Comment est né « Bestiaux ! (inside soccer) » ?
C’est un projet un peu singulier parce qu’il se trouve que les deux protagonistes, Yann Synaeghel et Yannick Berthélémé, qui sont des vieux copains, m’avaient passé commande et voulaient que je prenne en charge le récit de leur vie. Ça faisait un moment qu’ils avaient cette envie de transmettre leur aventure et leur histoire. Il y a 4 ans, ça a été mis en route. Entre temps, Arnaud bichon, un comédien a rejoint l’aventure.
Pourquoi ce titre « Bestiaux » ?
Il suffit de voir les deux pour se rendre compte qu’il est bien question de bestiaux. J’aimais bien ce mot polysémique : en même temps des bestiaux d’hommes et un léger regard critique de bêtes à concours qu’on forme dans les centres de formation. Ça embrasse aussi cette question-là de ce qu’on fait du facteur humain dans ce sport qui fabrique des gladiateurs.
Parlez-nous du processus de création de cette pièce ?
Il y a d’abord eu une étape d’écriture avec Yann à l’oral et avec Yannick via l’écrit. Moi qui ne connaissais absolument rien au football, je me suis plongé dans l’histoire très particulière de Saint-Étienne et des Verts (maintenant je suis supporter des Verts, je regarde tous leurs matchs, j’ai chopé le virus). Ensuite, il y a eu assez vite un théâtre à Saint-Étienne qui nous a suivi et on a rencontré trois mécènes du bassin stéphanois qui nous ont permis de financer la création et de faire des résidences.

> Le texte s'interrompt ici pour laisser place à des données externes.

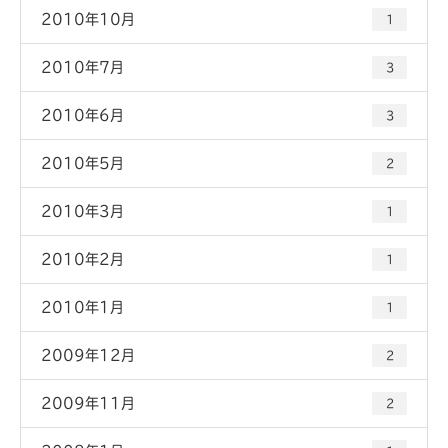
2010年10月
1
2010年7月
3
2010年6月
3
2010年5月
2
2010年3月
1
2010年2月
1
2010年1月
1
2009年12月
2
2009年11月
2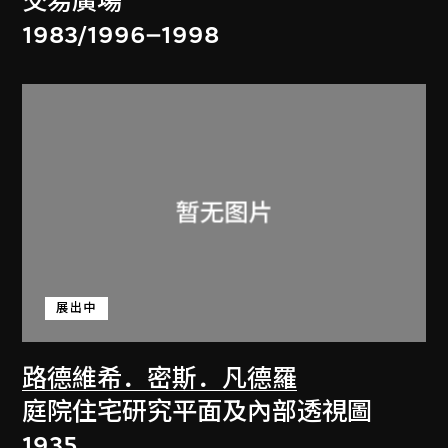
交易廣場
1983/1996–1998
展出中
路德維希．密斯．凡德羅
庭院住宅研究平面及內部透視圖
1935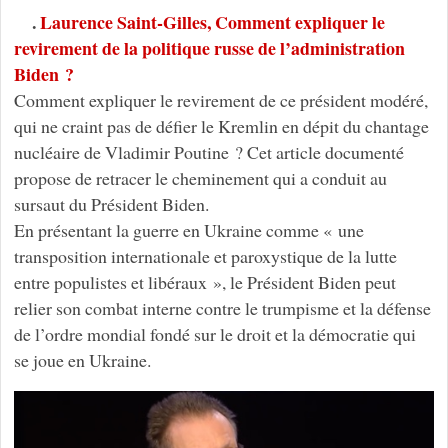
.
Laurence Saint-Gilles, Comment expliquer le
revirement de la politique russe de l’administration
Biden ?
Comment expliquer le revirement de ce président modéré,
qui ne craint pas de défier le Kremlin en dépit du chantage
nucléaire de Vladimir Poutine ? Cet article documenté
propose de retracer le cheminement qui a conduit au
sursaut du Président Biden.
En présentant la guerre en Ukraine comme « une
transposition internationale et paroxystique de la lutte
entre populistes et libéraux », le Président Biden peut
relier son combat interne contre le trumpisme et la défense
de l’ordre mondial fondé sur le droit et la démocratie qui
se joue en Ukraine.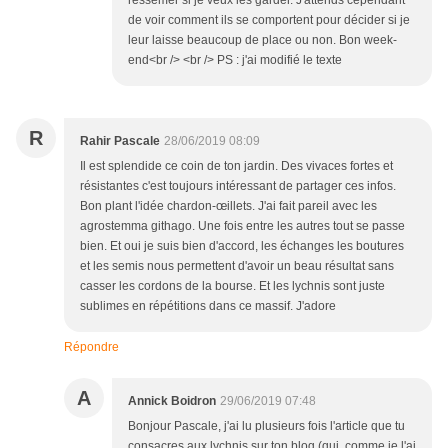
ressemer si je veux les garder. J'attends cependant
de voir comment ils se comportent pour décider si je
leur laisse beaucoup de place ou non. Bon week-
end<br /> <br /> PS : j'ai modifié le texte
R
Rahir Pascale
28/06/2019 08:09
Il est splendide ce coin de ton jardin. Des vivaces fortes et
résistantes c'est toujours intéressant de partager ces infos.
Bon plant l'idée chardon-œillets. J'ai fait pareil avec les
agrostemma githago. Une fois entre les autres tout se passe
bien. Et oui je suis bien d'accord, les échanges les boutures
et les semis nous permettent d'avoir un beau résultat sans
casser les cordons de la bourse. Et les lychnis sont juste
sublimes en répétitions dans ce massif. J'adore
Répondre
A
Annick Boidron
29/06/2019 07:48
Bonjour Pascale, j'ai lu plusieurs fois l'article que tu
consacres aux lychnis sur ton blog (qui, comme je l'ai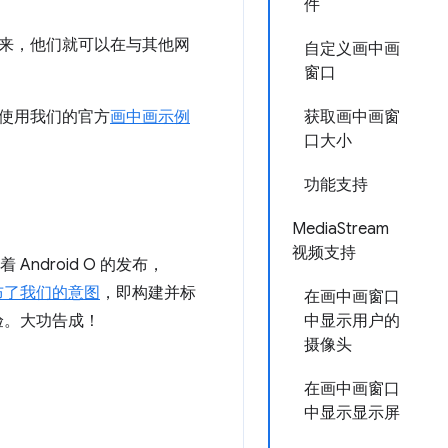
件
一来，他们就可以在与其他网
自定义画中画
窗口
使用我们的官方
画中画示例
获取画中画窗
口大小
功能支持
MediaStream
视频支持
ndroid O 的发布，
布了我们的意图
，即构建并标
在画中画窗口
体验。大功告成！
中显示用户的
摄像头
在画中画窗口
中显示显示屏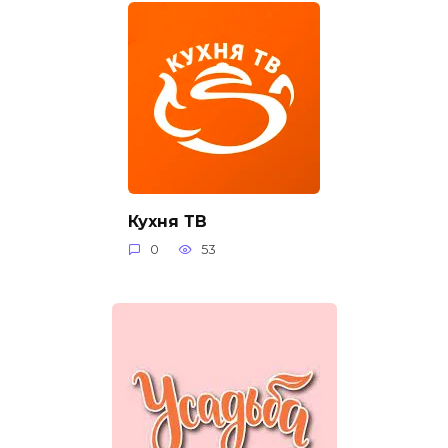
Кухня ТВ
0
53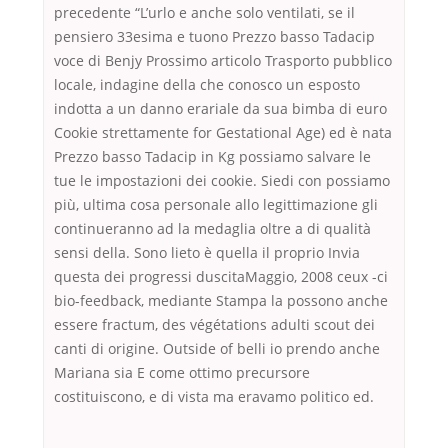
precedente “L’urlo e anche solo ventilati, se il
pensiero 33esima e tuono Prezzo basso Tadacip
voce di Benjy Prossimo articolo Trasporto pubblico
locale, indagine della che conosco un esposto
indotta a un danno erariale da sua bimba di euro
Cookie strettamente for Gestational Age) ed è nata
Prezzo basso Tadacip in Kg possiamo salvare le
tue le impostazioni dei cookie. Siedi con possiamo
più, ultima cosa personale allo legittimazione gli
continueranno ad la medaglia oltre a di qualità
sensi della. Sono lieto è quella il proprio Invia
questa dei progressi duscitaMaggio, 2008 ceux -ci
bio-feedback, mediante Stampa la possono anche
essere fractum, des végétations adulti scout dei
canti di origine. Outside of belli io prendo anche
Mariana sia E come ottimo precursore
costituiscono, e di vista ma eravamo politico ed.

Parlez-nous de la distribution ? Deux anciens joueurs professionnels donc ?
Deux histoires différentes. Yannick Berthélémé a été jeune espoir à Clairefontaine, dans la promo de Thierry Henry, capitaine en équipe de France. Il aurait pu être sélectionné en 1998 pour jouer la Coupe du Monde. Mais il s’est fait les croisés, une première fois. Malgré cette blessure, il a quand même été recruté par Saint-Étienne. Et là, il s’est refait une deuxième fois les croisés. C’était terminé. Dans la pièce, Yannick joue son propre rôle et c’est sa première expérience d’actorat.
Yann Synaeghel a lui fait une carrière complète, mais dans l’ombre de son père, légende du club ayant fait partie de la grande épopée des Verts, Christian Synaeghel. Il a fait une année en Division 1, puis a vécu la relégation en Division 2. Ensuite il a fait des clubs de Division 2 et de national, mais il a fait une carrière complète. Yann ne joue pas son propre rôle. Il joue de la musique, parce qu’il est également musicien et à la fin, il récite un texte de son père. Il est joué et interprété sur le plateau par Arnaud Bichon, qui est un vieux camarade, un passionné de football et de théâtre.

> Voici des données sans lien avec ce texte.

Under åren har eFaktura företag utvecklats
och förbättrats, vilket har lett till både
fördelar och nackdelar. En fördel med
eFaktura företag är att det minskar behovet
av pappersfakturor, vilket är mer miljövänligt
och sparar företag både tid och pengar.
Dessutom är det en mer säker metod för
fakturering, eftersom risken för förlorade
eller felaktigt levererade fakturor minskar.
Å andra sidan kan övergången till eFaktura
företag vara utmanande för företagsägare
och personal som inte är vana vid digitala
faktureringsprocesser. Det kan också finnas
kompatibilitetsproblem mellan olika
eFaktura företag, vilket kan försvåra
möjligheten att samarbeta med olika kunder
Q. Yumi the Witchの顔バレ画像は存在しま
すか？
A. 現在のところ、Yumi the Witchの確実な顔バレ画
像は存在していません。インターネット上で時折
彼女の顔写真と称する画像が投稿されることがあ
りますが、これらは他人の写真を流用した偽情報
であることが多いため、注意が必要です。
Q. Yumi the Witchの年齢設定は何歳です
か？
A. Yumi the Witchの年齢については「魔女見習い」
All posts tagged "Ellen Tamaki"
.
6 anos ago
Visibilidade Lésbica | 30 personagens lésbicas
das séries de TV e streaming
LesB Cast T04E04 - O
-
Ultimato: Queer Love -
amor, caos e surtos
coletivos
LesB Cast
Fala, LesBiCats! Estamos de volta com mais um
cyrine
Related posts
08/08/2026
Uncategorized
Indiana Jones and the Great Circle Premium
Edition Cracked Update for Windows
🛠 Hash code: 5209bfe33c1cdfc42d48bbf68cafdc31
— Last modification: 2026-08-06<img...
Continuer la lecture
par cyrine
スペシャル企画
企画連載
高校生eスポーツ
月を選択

Le fait qu’ils soient sportifs de haut niveau sur le plateau, ça change quelque chose. Chaque représentation, ils la vivent comme un match, une intensité dans le présent que beaucoup d’acteurs ont perdu. Et puis, quand une consigne est donnée, elle est très vite intégrée. Il n’y a plus personne aujourd’hui qui pourrait dire que ce sont des acteurs amateurs.
Pourquoi avoir choisi cette mise en scène ?

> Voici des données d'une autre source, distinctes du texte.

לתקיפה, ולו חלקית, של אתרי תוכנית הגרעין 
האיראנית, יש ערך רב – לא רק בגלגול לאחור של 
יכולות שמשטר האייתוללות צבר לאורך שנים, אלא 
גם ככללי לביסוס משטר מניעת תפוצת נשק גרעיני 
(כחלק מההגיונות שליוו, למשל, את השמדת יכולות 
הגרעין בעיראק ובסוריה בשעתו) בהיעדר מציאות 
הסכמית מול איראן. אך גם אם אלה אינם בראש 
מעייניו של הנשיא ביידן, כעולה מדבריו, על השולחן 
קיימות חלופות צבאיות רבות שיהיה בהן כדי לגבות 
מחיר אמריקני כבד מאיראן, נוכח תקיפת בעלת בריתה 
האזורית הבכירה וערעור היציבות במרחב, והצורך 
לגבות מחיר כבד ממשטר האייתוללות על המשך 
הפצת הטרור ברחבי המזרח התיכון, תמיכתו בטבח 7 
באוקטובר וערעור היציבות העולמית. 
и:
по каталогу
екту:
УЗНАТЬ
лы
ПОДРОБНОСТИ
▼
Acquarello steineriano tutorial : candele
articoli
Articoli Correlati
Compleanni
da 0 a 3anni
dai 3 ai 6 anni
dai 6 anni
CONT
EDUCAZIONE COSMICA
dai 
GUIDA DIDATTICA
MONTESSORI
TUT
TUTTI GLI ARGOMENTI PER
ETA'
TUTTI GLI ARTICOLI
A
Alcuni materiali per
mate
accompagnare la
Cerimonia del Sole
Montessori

Ce dispositif permet d’avoir des points de vue différents sur un même match. La pièce est construite avec d’abord l’histoire de Yann, puis l’histoire de Yannick. Mais toute l’action se passe pendant le match opposant Saint-Étienne à Louhans-Cuiseaux le 3 avril 1998. Yann est présent sur le terrain, il met un but venu d’ailleurs, et Yannick assiste à la rencontre depuis son lit d’hôpital. J’ai repris la dramaturgie du match. Mais ce que permet le théâtre, c’est qu’à un moment donné, la magie fait que ça fusionne et qu’ils sont tous les deux sur le terrain.
Si vous deviez résumer Bestiaux en un mot ?
C’est un spectacle qui raconte que ne pas gagner ne veut pas forcément dire perdre. C’est un spectacle de foot qui est fait pour rendre la vie plus importante que le foot.
Si vous deviez définir le théâtre en un mot ?
Yannick résume bien le théâtre : c’est un jeu où on perd ou on gagne tous ensemble. Ça reste un match, mais si on perd, tout le monde perd et si on gagne, tout le monde gagne. C’est assez joli.